■ TEXTE SOURCE
****

(ats) Les étudiantes et étudiants dyslexiques ou concernés par des troubles d'apprentissage du même ordre doivent être autorisés à utiliser un ordinateur et des logiciels adéquats durant leurs études gymnasiales. Le National a adopté jeudi, par 99 voix contre 82, une motion de Sidney Kamerzin (Centre/VS) en ce sens.

Les troubles DYS (dyslexie, dyspraxie, dysorthographie, dysphasie, etc.) touchent environ 8% des étudiants suisses, a relevé le motionnaire. L'utilisation d'un ordinateur et de logiciels spécifiques est devenue un outil essentiel pour les élèves concernés, leur permettant de contourner les difficultés auxquelles ils sont confrontés et de suivre un cursus scolaire sans discrimination par rapport aux autres élèves.

Ils peuvent ainsi surmonter leur trouble et poursuivre leur scolarité comme les autres. Ceci est très important pour leur insertion professionnelle et sociale, selon le Valaisan, qui parle d'"égalité des chances".

Si des mesures comme des moyens auxiliaires ou une assistance spécifique sont accordées aux niveaux primaire, secondaire I et universitaire, cet apport essentiel n'est pas reconnu au niveau gymnasial, ce qui mène à des disparités d'un canton à un autre, et même d'un établissement à un autre, a déploré M. Kamerzin. Et de comparer la situation à celle de refuser à un étudiant qui a des lunettes d'en porter au moment de l'examen de maturité.

Réforme en cours

Le Conseil fédéral était opposé, relevant la compétence exclusive des cantons. La Confédération n'émet pas de directives dans ce domaine. Les cantons s'accordent conjointement pour reconnaître au niveau national les diplômes gymnasiaux en vue de l'entrée dans les hautes écoles, a rappelé le ministre de la formation Guy Parmelin.

Il a aussi mentionné la révision totale relative à la maturité gymnasiale, adoptée en juin dernier, qui oblige les cantons à prendre des mesures appropriées pour soutenir l'équité. Dans ce cadre, des directives et des recommandations contraignantes relatives à la compensation des désavantages sont en train d'être élaborées.

Elles devraient être publiées cet automne. Toutefois, elles devraient être formulées de manière générale. Ainsi, les questions de mise en oeuvre de telle ou telle mesure spécifique, comme l'utilisation d’un ordinateur, ne seront vraisemblablement pas traitées.

Sans succès. Le Conseil des Etats doit encore se prononcer.

****

(Entrées du jeu de données)

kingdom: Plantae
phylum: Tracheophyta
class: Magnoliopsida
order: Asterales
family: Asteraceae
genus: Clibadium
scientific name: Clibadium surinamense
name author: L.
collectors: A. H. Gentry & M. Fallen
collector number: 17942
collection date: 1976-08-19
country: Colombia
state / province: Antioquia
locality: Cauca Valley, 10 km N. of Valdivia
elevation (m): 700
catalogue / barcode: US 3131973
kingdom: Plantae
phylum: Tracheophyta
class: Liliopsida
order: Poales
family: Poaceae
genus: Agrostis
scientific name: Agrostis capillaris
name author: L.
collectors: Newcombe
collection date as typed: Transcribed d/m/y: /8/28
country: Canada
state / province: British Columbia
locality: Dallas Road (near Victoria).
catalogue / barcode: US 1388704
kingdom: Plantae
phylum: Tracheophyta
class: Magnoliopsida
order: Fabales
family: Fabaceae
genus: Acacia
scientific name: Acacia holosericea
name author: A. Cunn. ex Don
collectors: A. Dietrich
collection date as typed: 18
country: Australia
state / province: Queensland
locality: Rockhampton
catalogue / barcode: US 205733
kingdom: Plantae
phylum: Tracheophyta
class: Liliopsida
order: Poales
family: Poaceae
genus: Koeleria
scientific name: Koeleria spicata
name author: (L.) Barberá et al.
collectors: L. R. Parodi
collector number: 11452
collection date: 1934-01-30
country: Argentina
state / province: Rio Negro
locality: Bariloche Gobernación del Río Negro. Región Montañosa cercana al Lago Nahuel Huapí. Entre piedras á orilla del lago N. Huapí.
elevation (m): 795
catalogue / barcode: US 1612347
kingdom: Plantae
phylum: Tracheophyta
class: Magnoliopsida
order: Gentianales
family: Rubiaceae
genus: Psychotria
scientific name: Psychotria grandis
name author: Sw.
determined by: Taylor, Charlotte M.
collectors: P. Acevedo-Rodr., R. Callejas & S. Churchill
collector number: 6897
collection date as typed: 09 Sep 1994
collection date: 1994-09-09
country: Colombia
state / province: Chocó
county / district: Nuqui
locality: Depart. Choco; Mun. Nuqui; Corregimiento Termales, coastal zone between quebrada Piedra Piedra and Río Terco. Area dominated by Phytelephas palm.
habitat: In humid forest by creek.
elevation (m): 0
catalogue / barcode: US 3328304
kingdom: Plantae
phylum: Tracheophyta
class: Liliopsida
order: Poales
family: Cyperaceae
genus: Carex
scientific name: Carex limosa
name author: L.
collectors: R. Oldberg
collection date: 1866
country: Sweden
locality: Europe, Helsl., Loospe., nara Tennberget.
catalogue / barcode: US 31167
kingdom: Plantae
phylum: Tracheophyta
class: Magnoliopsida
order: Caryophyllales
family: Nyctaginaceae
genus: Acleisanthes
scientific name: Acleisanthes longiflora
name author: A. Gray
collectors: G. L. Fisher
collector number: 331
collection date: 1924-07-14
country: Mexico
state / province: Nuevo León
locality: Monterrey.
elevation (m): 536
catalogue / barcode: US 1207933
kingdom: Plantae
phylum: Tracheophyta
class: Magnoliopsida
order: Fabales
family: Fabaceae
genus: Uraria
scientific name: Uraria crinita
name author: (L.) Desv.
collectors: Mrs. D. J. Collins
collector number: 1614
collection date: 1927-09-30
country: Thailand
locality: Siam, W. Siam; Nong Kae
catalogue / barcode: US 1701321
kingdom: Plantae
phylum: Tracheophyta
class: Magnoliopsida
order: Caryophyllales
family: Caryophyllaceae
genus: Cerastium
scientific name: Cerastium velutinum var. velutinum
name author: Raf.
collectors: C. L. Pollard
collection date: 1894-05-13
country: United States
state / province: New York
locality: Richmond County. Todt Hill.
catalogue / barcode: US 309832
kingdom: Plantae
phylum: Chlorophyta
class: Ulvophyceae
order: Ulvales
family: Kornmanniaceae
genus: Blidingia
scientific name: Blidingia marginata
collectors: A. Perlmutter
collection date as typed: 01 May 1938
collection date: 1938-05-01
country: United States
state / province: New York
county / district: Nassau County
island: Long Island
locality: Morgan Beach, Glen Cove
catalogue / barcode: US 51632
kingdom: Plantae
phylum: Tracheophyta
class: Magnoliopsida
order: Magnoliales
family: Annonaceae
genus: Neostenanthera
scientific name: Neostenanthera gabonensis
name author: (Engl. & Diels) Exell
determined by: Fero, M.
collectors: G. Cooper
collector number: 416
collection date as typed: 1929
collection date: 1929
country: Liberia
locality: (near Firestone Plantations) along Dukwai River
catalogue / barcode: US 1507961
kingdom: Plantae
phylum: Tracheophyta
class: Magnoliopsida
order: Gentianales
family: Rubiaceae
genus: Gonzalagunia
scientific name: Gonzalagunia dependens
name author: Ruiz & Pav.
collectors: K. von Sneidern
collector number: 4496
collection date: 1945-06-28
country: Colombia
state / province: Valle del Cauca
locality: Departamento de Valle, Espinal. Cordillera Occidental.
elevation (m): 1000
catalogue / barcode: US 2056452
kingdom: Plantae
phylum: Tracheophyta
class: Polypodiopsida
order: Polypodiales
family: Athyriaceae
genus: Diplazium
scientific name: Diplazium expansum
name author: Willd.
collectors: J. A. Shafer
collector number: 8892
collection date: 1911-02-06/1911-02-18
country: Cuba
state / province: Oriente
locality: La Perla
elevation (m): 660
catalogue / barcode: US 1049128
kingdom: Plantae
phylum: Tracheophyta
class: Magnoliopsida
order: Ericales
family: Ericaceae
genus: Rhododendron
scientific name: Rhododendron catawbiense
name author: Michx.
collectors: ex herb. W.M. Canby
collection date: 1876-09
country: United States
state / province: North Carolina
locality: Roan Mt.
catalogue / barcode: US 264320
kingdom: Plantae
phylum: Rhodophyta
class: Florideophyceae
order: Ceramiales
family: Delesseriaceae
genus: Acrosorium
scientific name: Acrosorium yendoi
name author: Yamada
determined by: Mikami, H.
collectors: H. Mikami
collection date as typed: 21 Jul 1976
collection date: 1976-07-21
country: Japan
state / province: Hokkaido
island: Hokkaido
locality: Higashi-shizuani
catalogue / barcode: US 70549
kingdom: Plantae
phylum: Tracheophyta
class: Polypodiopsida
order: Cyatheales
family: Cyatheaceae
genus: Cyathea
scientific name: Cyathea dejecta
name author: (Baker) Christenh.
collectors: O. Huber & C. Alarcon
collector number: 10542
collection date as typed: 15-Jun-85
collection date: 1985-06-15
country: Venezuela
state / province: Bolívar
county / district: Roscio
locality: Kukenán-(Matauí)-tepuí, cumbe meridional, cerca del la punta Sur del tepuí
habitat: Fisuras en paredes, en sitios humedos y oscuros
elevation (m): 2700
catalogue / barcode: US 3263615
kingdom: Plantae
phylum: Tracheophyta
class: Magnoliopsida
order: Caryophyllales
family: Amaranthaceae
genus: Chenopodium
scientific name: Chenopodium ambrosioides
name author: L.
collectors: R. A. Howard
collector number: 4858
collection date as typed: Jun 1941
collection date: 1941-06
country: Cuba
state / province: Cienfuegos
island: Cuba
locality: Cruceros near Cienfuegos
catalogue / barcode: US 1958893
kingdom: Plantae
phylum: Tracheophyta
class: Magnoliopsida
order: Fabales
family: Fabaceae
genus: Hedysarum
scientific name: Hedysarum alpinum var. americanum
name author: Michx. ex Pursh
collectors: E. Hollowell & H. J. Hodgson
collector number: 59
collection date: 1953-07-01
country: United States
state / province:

****

■ CONSIGNES
(a) Dans l'article sur les troubles DYS, reprenez le passage de « Il a aussi mentionné » à « train d'être élaborées. » en remplaçant « compensation des désavantages » par « compensation des handicaps ».
(b) D'après l'article sur les troubles DYS, répondez brièvement :
(i) Par combien de voix contre combien le National a-t-il adopté la motion ?
(ii) Quelle part des étudiants suisses les troubles DYS touchent-ils ?
(iii) À quel moment les directives et recommandations devraient-elles être publiées ?
Ce matériel n'intervient en rien ici.

■ RÉPONSES
(a)
Il a aussi mentionné la révision totale relative à la maturité gymnasiale, adoptée en juin dernier, qui oblige les cantons à prendre des mesures appropriées pour soutenir l'équité. Dans ce cadre, des directives et des recommandations contraignantes relatives à la compensation des handicaps sont en train d'être élaborées.

(b)
(i) 99 voix contre 82.
(ii) Environ 8 %.
(iii) Cet automne.